Mariners Playoff Drought
April 2018
Putting my frustration as a Mariners fan to good use, I accessed public data sources to explore my favorite team's league-leading 16-year playoff drought. This project used web scraping and linear regression on a dataset dating back to 2002 that included game statistics, coaching tenure, and team payroll.
Motivation
I have been a Mariners fan all my life. It's a tough gig. Since the team launched in Seattle in 1977, more than four decades ago, the M's have made it to the playoffs a whopping three times—in 1995 and 1997, during my formative childhood years when our family spent 40+ nights a year at the Kingdome (RIP), and again after the record-setting 116-win 2001 season. We have never made it to the World Series. The current 16-year drought is the longest active playoff drought in any major professional sport, longer even than the NFL's Cleveland Browns. For this project, my urgent one-word research question was simply, "WHY??"
the Dataset
I used the Beautiful Soup library and Selenium WebDriver in Python to scrape a dataset from Baseball Reference and USA Today. Data included season totals for batting, pitching, and fielding statistics; the tenure in years of each team's manager (head coach); and total payroll for each American League (AL) team from 2002 to 2017. The Houston Astros moved from the NL to the AL in 2013, so they are included from then on. Because I was trying to model a continuous (vs. categorical) variable, I set the outcome of interest as percent of games won (vs. actual playoff berths). This was a function of this project seeking to test linear regression (vs. classification) skills.
Model
I used a linear regression model to explore this problem. It is easy to build simple but useless models with this dataset. For example, using just average runs scored and average runs given up yielded highly statistically significant coefficients and a high R-Squared value of 0.86 (the max is 1). That looks good, but it's virtually useless; it's equivalent to saying that to win games, teams should just play better!
Instead, I built a model that used data more within the immediate control of the team, including specific aspects of offense, defense, and pitching (e.g. singles and walks instead of "hits") plus manager tenure, team payroll, and a team dummy flag to check for a "Mariners curse." Many of these were correlated with winning but not as directly as the model above (see scatterplot for example). My resulting model had an adjusted R-Squared value of 0.83—slightly less than the useless model, but still explaining a respectable 83% of variance in teams' win-loss records.

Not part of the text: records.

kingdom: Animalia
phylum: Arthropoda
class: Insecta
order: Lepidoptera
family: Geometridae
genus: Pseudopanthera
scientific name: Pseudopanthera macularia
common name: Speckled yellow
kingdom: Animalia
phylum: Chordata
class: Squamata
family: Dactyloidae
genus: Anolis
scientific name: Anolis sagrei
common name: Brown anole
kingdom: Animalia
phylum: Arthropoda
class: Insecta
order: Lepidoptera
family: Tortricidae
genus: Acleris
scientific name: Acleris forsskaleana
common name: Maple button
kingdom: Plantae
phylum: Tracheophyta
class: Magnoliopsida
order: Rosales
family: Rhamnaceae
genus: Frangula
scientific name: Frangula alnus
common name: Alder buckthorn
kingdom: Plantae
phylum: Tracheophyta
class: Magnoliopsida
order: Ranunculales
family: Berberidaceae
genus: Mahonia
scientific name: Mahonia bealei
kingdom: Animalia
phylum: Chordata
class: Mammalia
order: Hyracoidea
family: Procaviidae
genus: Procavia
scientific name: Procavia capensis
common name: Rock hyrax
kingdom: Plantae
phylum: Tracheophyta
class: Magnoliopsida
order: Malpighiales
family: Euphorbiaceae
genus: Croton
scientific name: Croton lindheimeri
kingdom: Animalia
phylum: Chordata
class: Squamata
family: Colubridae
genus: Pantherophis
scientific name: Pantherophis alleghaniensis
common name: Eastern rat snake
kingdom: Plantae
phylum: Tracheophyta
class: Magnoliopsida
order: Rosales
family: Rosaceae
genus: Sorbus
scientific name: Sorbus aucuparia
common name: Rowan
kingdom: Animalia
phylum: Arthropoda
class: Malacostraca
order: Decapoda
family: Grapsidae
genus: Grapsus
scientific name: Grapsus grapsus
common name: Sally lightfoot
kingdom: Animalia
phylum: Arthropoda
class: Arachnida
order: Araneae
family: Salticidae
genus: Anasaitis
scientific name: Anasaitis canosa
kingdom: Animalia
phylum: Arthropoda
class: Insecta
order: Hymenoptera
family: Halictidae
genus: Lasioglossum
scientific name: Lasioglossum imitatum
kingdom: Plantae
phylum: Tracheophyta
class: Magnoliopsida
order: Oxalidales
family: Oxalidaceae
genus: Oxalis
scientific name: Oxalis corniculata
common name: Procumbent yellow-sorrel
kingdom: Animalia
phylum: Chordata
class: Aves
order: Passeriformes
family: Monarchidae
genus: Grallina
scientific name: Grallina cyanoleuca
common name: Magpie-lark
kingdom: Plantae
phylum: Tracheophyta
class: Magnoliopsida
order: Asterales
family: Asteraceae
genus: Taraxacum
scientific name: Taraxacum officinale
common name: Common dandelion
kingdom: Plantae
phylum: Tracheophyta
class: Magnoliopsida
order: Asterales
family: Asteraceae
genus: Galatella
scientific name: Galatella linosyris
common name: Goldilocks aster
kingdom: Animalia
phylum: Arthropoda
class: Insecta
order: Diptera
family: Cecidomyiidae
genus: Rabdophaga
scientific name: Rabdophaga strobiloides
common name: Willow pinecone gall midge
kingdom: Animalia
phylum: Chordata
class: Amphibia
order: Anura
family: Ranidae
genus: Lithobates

Results and Recommendations
I trained the model on 70% of the data and tested on the remaining 30%. After regularizing with Elastic Net Cross-Validation (weighted toward Ridge regularization, which reduced many features to zero), a few features came back with small but statistically significant coefficients.
Unfortunately, no one single feature seems to be driving the drought; it's a little of everything. We can say that singles, home runs, walks, being hit by pitch, and intentional walks are correlated with higher win percentages, and being caught stealing and having runners left on base are negatively correlated. Neither manager tenure nor team payroll was significant in the current model. In a piece of potentially good news, the "Mariners curse" variable was not significant, either.
Next Steps
This model could be extended by adding in richer data features to help round out the picture of what has happened since 2002. These data are available but were not included in the original analysis because they are either behind a paywall or are difficult to scrape.
Injury Data: Who was injured and for how long? How many million dollars of talent sat on the bench?
Top Players: How many award-winning players did each team have, and in which positions?
Leadership: When did ownership and/or General Managers change?
Rising Talent: How strong was their farm system? How did their AAA team perform?